Indeed, our system of government is organized as a republic to avoid a tyranny of the majority. But a subjective public interest requirement encourages an even worse scenario–tyranny by a vocal minority. Senator Ted Stevens (R-AK), chair of the powerful Senate Commerce Committee, wants legislation that extends indecency laws from traditional over-the-air broadcasting to cable and satellite programs. And last year, one organization called the Parents Television Council filed an overwhelming majority of the complaints at the FCC. But many members of Congress, like fellow committee member Senator Bob Goodlatte (R-VA), have expressed reservations about increasing the scope of the indecency law to cable and satellite.

It would be bad enough if the public interest hijacked communications policy only in free speech, but it also forms the basis for corporate welfare. Television broadcasters have historically been given free spectrum in exchange for a promise to serve the public interest. Unfortunately, as what often happens when something is received for free, the spectrum is undervalued and not used efficiently. Much of the blame on the slow transition to digital television is due to the broadcasting industry’s lobbying for additional spectrum instead of converting from analog. The cellular phone industry that paid for its spectrum completed the transition to digital years ago.

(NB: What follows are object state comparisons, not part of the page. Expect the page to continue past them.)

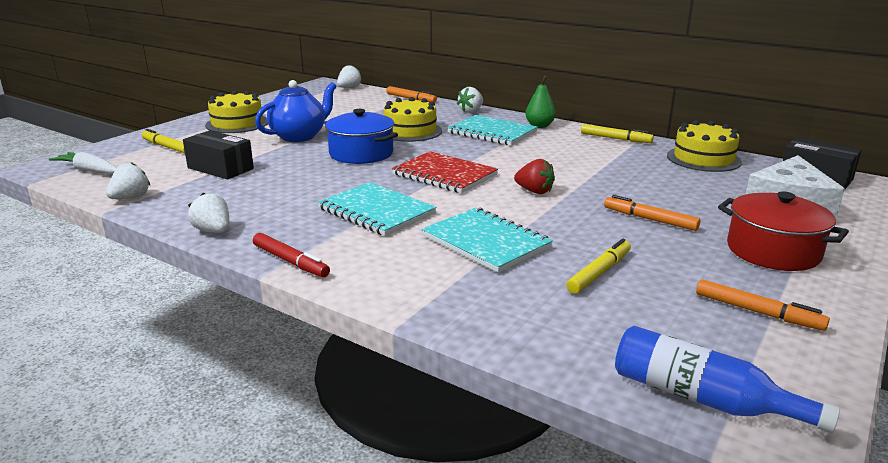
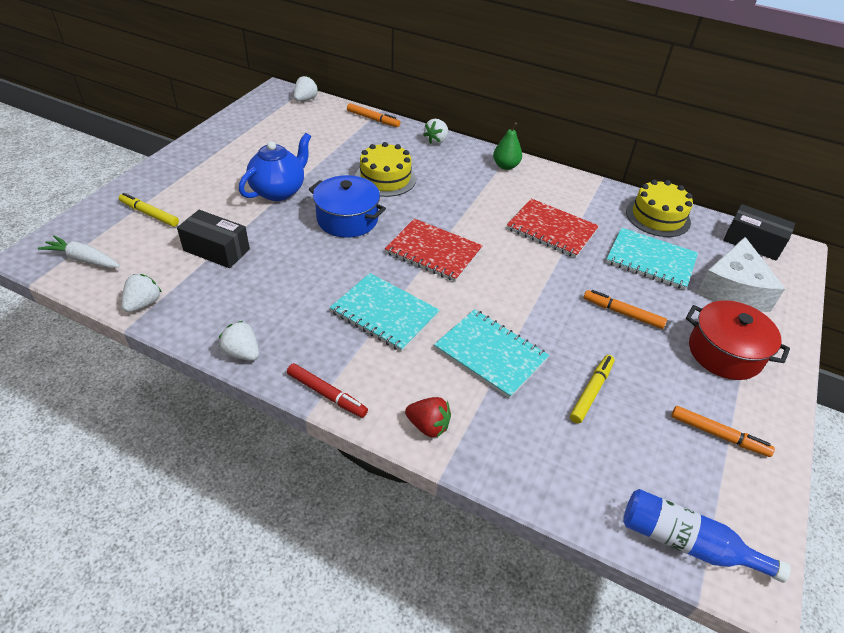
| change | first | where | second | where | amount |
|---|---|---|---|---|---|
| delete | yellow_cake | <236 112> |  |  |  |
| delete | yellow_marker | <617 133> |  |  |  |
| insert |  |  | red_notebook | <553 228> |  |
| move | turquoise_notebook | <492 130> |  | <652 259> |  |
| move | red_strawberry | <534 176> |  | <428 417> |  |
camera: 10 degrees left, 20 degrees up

The Public Interest Standard Invites Political Pork

The “public interest” notion dates back to the early 1900s, when the perception was that the airwaves were scarce resources and broadcasters had to be stewards of the public’s spectrum. Although new technology has made the use of spectrum almost infinite, the old public interest requirement remains enshrined in our law. Through the years, determining which “public” and what “interest” has often yielded answers full of generally admirable goals like protecting children or encouraging fair and unbiased news shows but mostly devoid of factual data and legal cause and effect.

Concern for broadcast content has united Democrats and Republicans, divided on almost every other issue other than steroids in baseball, to pass the Broadcast Decency Enforcement Act of 2005 (H.R. 310), a bill that sharply increases indecency fines. It is a remarkable show of unity, given the subjectivity in defining indecency.

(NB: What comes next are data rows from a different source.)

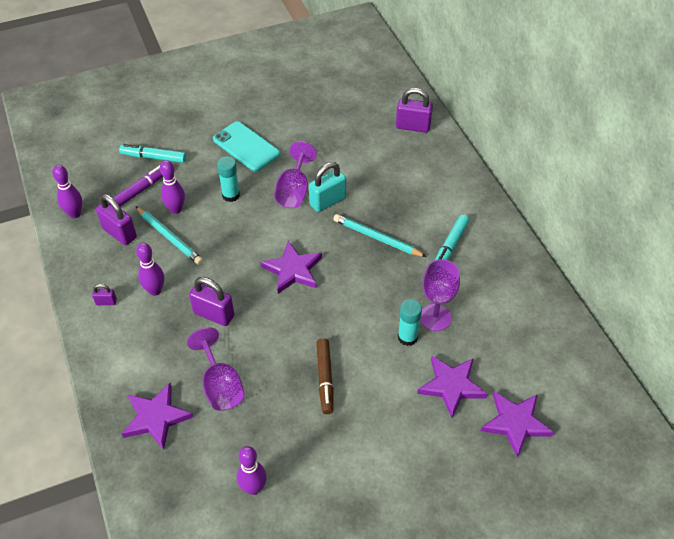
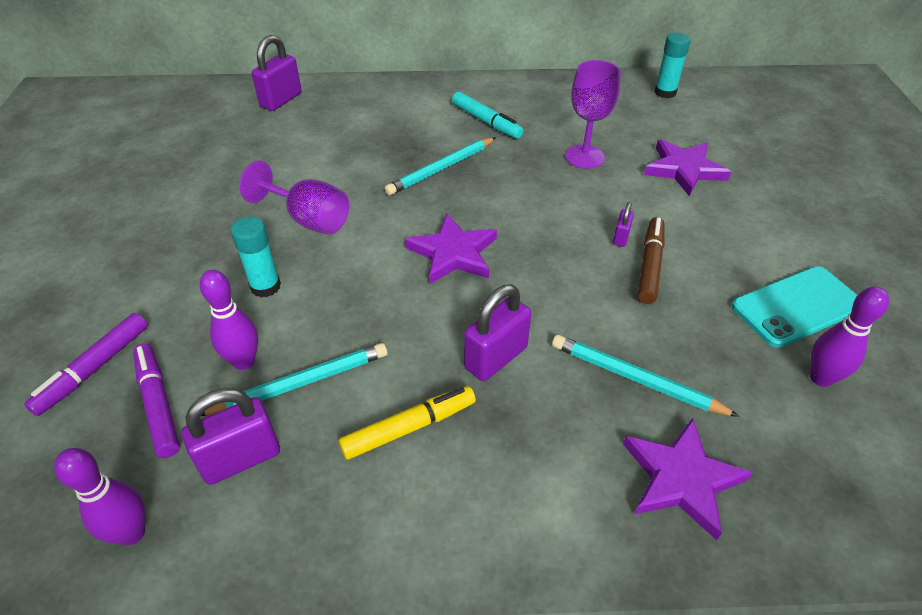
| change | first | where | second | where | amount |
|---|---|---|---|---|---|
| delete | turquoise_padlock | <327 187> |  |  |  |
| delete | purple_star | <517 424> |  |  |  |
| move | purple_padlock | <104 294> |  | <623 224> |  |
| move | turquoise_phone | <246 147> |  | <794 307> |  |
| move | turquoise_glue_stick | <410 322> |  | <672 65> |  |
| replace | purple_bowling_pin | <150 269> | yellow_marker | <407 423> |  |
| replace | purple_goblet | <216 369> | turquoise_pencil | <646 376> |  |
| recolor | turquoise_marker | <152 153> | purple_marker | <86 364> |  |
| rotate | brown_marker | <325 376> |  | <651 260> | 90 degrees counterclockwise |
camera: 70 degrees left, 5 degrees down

Congress is expected to hold hearings about telecommunications reform this year. This is an opportunity to address the “public interest” language of existing law. Removing it would force regulators to come up with more specific reasons for passing communications legislation. New technologies empower consumers and communications markets in ways that don’t require political oversight of the public interest.

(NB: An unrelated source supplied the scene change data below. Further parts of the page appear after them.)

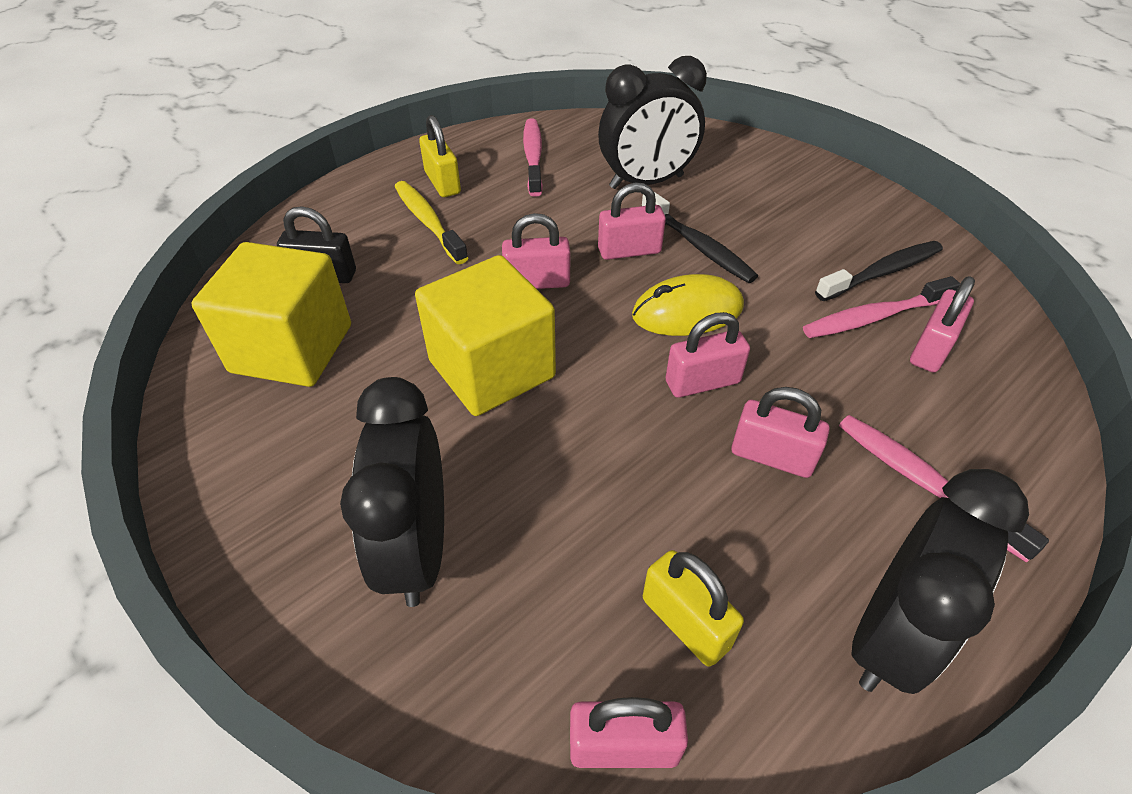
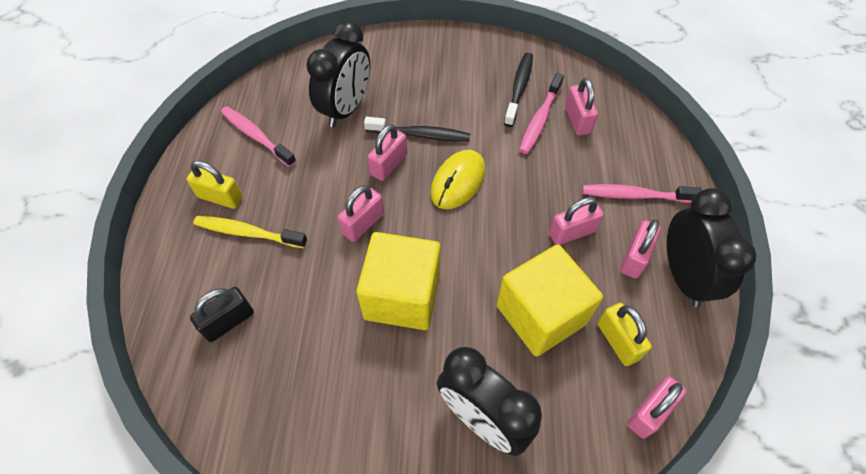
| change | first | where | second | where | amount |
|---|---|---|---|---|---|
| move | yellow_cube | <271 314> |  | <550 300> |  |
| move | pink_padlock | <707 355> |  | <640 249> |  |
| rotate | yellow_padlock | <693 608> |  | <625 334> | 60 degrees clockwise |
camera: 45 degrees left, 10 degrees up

However, referencing this ambiguous mandate is a powerful rhetorical device that extends well beyond broadcast indecency. The demise of the “public interest” as a means for regulation would be an admission by pro-regulatory politicians that consumers and the market can responsibly acting according to their own interests. Some advocacy groups primarily use the indecency debate as a platform to attack large corporate media ownership or a lack of “a la carte” cable programming. Perhaps this is why many liberals–who would normally be expected to rail against right-wing conservative efforts to impose content censorship–are for more broadcast indecency legislation.

The public interest standard is a tax. Broadcasters face fines and perhaps even criminal penalties. Consumers must pay to hear certain content via cable or satellite instead of by over-the-air. Politicians waste their valuable time discussing broadcast content instead of pursuing more important issues. Using government to enforce the public interest on communications is a costly arrangement for the public, which is why this legal standard is not in the “public interest”–however defined.